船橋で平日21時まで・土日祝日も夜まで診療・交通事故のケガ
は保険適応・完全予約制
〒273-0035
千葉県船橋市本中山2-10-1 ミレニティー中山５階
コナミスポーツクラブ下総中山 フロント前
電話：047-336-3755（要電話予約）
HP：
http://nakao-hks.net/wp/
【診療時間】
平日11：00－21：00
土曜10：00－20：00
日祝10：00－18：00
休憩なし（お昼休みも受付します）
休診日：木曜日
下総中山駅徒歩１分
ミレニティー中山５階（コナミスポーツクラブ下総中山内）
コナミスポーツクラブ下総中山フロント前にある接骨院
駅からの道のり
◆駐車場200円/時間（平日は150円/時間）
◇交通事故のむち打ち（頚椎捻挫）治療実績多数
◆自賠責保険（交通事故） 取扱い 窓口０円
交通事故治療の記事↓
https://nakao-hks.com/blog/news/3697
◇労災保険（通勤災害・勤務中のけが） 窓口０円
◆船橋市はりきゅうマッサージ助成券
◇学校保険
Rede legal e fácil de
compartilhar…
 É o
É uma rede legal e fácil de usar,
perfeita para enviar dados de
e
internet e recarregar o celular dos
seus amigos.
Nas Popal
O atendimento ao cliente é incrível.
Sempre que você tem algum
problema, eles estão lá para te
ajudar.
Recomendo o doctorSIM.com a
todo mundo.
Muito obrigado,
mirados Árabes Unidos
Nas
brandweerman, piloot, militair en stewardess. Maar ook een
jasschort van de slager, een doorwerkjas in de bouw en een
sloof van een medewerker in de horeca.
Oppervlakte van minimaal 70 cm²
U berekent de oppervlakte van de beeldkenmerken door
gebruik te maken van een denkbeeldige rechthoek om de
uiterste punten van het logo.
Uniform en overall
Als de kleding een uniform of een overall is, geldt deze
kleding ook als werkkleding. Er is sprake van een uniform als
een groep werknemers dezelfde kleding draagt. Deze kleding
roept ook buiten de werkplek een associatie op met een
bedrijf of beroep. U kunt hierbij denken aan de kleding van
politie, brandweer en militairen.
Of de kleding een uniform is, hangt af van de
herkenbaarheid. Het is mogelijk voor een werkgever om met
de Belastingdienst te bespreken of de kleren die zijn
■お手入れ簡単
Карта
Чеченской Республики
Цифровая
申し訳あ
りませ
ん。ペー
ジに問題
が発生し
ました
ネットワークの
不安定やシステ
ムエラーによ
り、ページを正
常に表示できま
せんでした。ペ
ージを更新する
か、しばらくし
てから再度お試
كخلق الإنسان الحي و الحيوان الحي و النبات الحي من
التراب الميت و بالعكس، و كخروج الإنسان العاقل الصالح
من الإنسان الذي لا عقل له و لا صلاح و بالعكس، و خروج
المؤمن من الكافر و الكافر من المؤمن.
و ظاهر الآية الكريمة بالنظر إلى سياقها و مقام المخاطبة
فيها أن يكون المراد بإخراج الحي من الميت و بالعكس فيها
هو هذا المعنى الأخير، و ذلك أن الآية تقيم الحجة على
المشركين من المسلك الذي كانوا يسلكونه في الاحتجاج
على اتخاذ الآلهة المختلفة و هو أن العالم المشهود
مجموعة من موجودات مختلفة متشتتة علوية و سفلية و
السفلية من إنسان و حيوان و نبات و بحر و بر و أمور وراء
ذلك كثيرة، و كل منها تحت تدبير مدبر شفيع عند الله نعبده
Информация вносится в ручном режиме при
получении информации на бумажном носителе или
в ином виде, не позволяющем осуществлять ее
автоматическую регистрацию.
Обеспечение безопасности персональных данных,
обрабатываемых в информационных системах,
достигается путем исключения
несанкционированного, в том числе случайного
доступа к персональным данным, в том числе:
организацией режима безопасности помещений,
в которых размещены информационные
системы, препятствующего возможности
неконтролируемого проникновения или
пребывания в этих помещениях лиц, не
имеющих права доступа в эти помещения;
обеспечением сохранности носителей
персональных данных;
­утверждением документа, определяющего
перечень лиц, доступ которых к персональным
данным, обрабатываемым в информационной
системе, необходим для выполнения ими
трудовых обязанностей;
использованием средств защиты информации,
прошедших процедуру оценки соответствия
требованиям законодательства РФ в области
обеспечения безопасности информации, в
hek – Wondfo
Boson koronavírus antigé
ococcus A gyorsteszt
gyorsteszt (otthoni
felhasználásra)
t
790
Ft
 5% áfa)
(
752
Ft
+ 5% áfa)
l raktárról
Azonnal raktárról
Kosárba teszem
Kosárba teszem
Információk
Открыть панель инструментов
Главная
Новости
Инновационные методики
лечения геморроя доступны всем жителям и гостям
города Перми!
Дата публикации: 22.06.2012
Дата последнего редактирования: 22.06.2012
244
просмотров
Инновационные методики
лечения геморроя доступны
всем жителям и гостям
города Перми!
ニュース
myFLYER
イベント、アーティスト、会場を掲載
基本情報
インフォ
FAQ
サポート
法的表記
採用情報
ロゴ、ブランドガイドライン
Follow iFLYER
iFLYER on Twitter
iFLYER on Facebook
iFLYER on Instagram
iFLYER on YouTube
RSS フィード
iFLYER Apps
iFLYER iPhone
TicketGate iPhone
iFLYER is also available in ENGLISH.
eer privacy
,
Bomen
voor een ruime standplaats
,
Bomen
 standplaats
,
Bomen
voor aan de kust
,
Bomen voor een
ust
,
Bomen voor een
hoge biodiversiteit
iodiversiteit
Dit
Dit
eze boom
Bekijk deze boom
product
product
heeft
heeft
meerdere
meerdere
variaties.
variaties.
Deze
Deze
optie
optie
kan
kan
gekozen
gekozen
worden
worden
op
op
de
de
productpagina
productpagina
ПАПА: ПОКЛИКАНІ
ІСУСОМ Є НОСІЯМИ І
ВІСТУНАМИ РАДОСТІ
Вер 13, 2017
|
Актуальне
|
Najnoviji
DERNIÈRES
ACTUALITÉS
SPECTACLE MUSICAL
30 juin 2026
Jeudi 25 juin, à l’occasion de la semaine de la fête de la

* [What you have to do]
Track down every line in the entries that includes the string "Дата", and copy it.

* [Response to the exercise]
Дата публикации: 22.06.2012
Дата последнего редактирования: 22.06.2012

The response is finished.